В ясном небе, прямо над нами, повисает гул самолетов. Я поднимаю голову, вижу серебристый блеск крыльев, вскакиваю и что есть мочи, в упоении детского открытия, ору:
- Бабушка! Теть! Самолеты!
Мой голос перекрывает гулкая стрельба, в воздухе завязывается бой, пронзительно блестят в голубизне крылья, я прыгаю и продолжаю восторгаться их сиянием, их сказочным небесным блеском, а Касатка и бабушка, внезапно присев, бледнеют, что-то показывают жестами рук, потом обе вскакивают и бегут ко мне, норовят уловить, но я верчусь между ними юлой, смеюсь и выскальзываю - и вдруг нас троих отбрасывает на коноплю хлесткой тугой волной, мы валимся навзничь и видим: одновременно с нами падает наземь, охваченная взметнувшимися фонтаном земли и дыма, наша "кислая"
яблоня в саду, падает со всеми на ней зимними, твердыми яблоками, с обнажившимися перебитыми корнями...

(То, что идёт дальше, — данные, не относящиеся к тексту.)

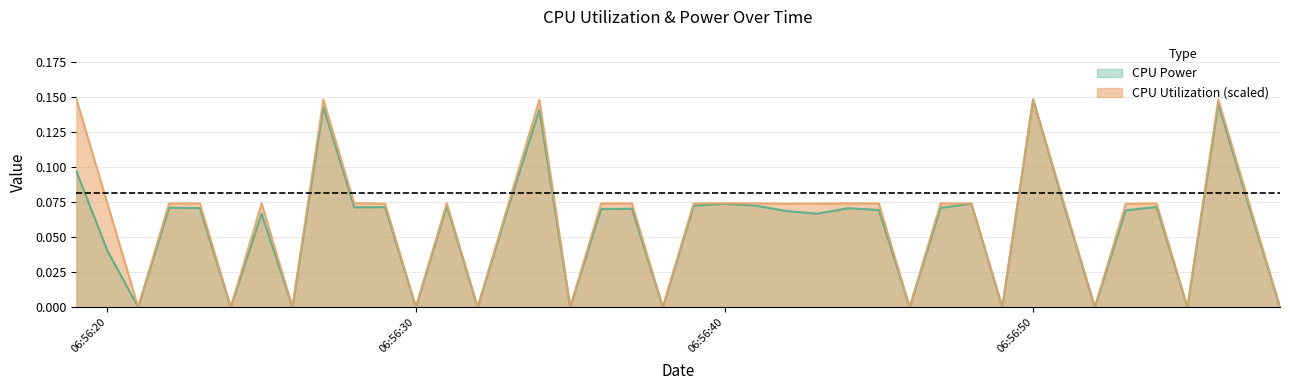

How many data points in CPU Utilization are above 0?

28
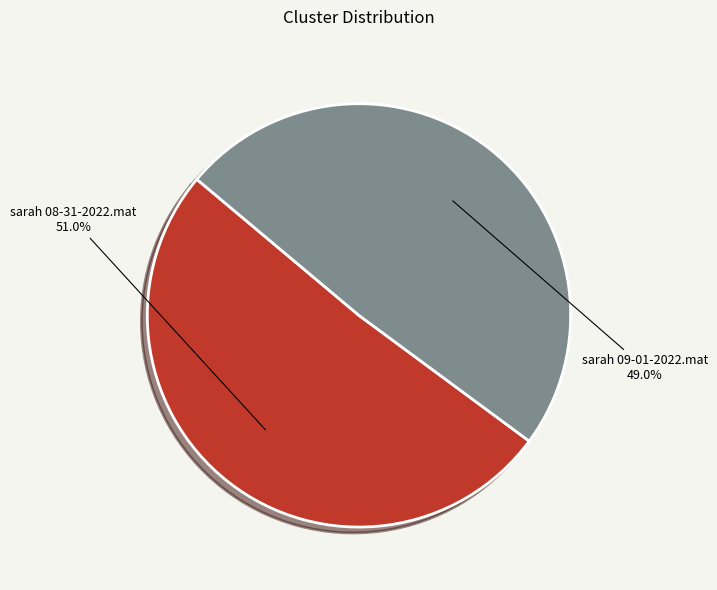

Is there any slice that represents more than half of the pie?

Yes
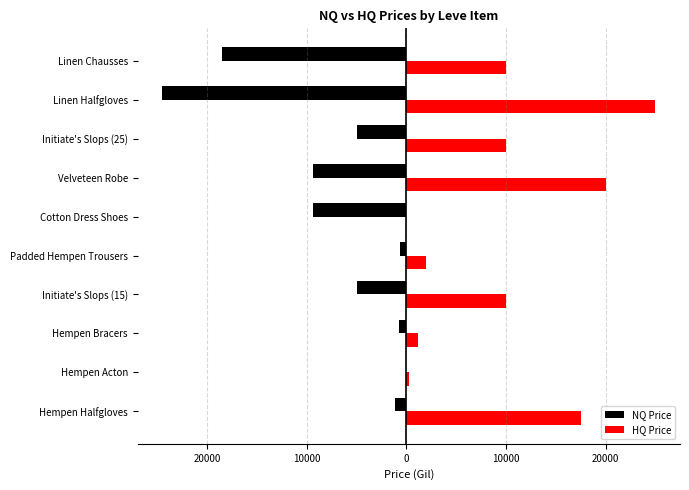

What are all the series names shown in the legend?

NQ Price, HQ Price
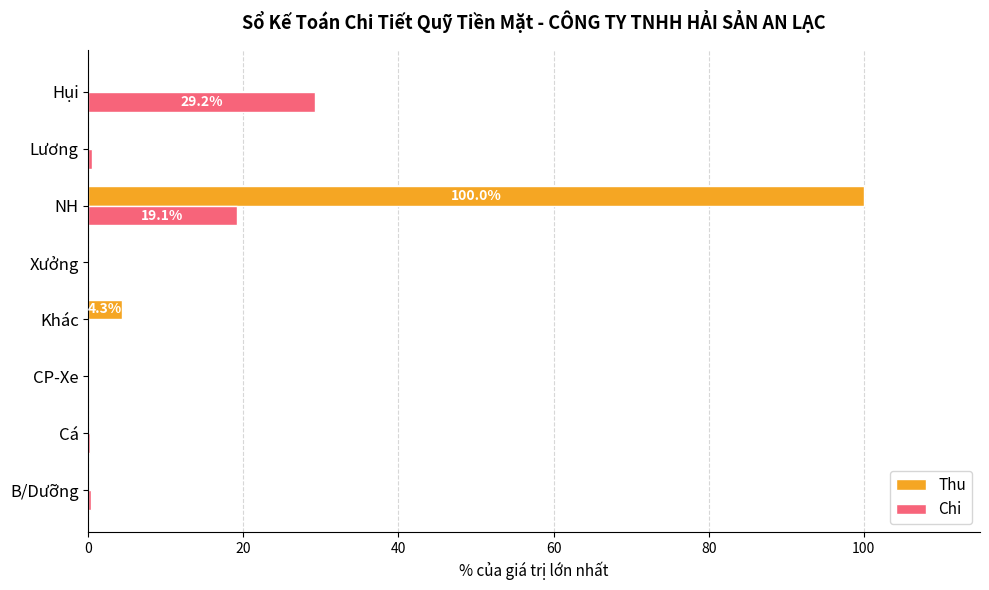

What is the maximum value shown in the chart?

100.0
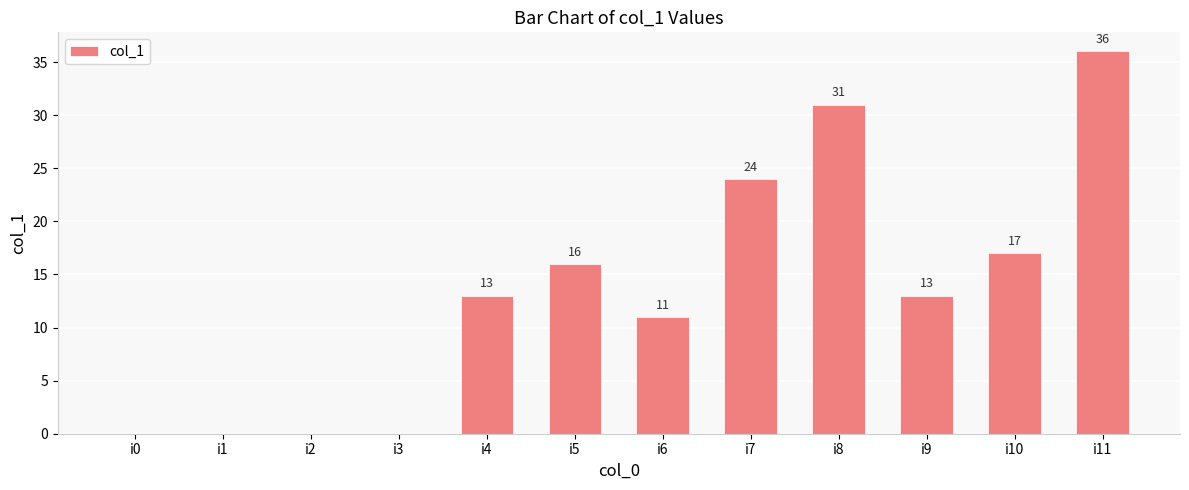

What is the sum of the values at i2 and i5?

16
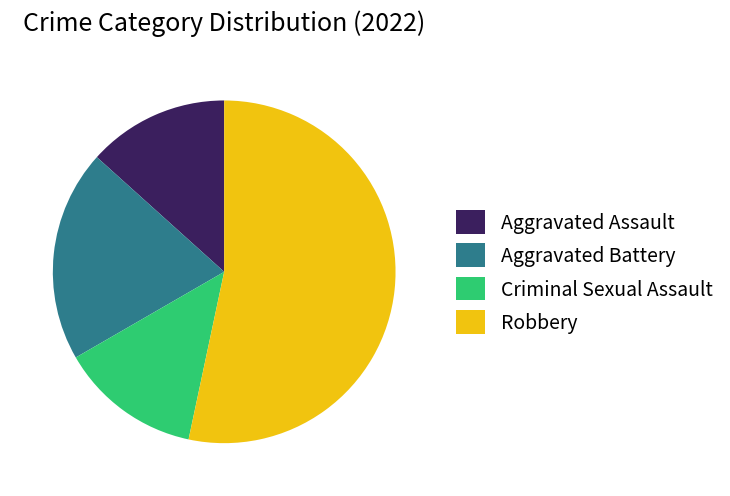

Combined, do Aggravated Assault and Aggravated Battery account for over 50%?

No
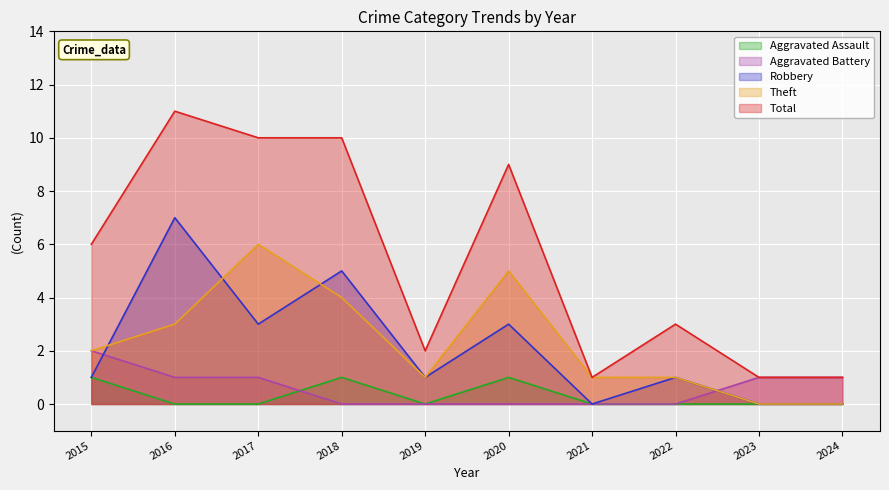

The value of Aggravated Battery at 2020 is 0. True or false?

True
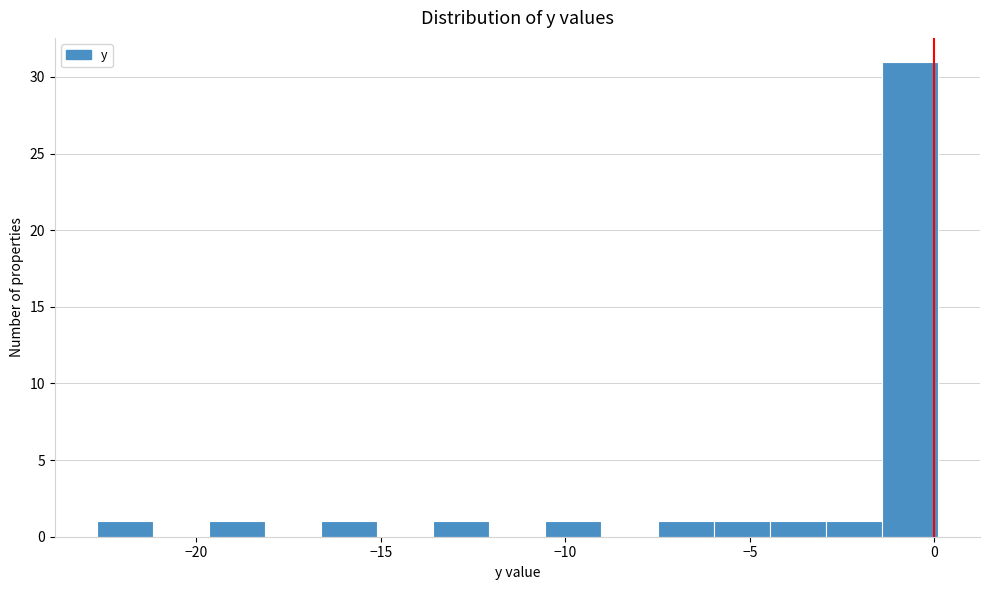

Read against the x-axis, roughly where is the centre of the tallest bar?

-0.5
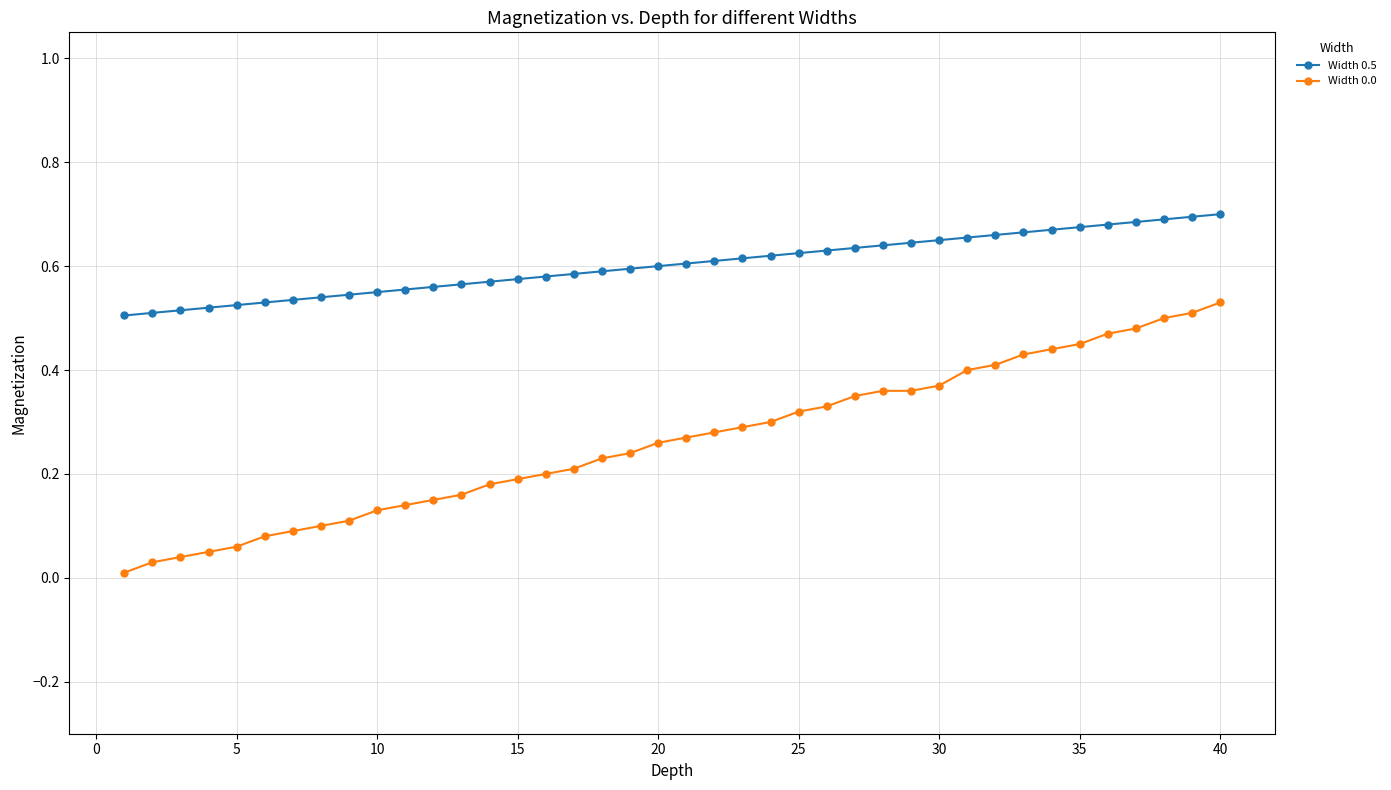

Which series has the largest total across all categories?

Width 0.5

Бабушка елозит по мне одеревеневшими руками, хочет поднять, заглядывает в лицо и всхлипывает:
- Внучек, живой? Родненький...
Касатка первой вскакивает на ноги и с криком:
"Ильинична, в погреб! А то укокошат нас тут!" - железной рукой подхватывает меня под мышку и, пригибаясь, во весь дух несется по огороду во двор. Бабушка где-то семенит сзади, пришептывает:
- Ох, господи! Чи они опять, анчихристы, вернулись?
Минуту спустя мы уже сидим в темном сыром погребе и прислушиваемся к выстрелам. Сквозь щели сверху едва сочится белый свет, меня обуревает желание вскарабкаться по лестнице, поднять крышку и посмотреть, что там, в небе, творится, но бабушка крепко держит меня на коленях и, не выпуская из рук, шепчет на ухо:
- Тише. Тише, сыночек... Вот мамка придет с поля, тогда и вылезем. Сиди смирно. А то услышат.
- Бабушка, а кто услышит?
- Ироды. Это они бомбы кидают. Будь они прокляты.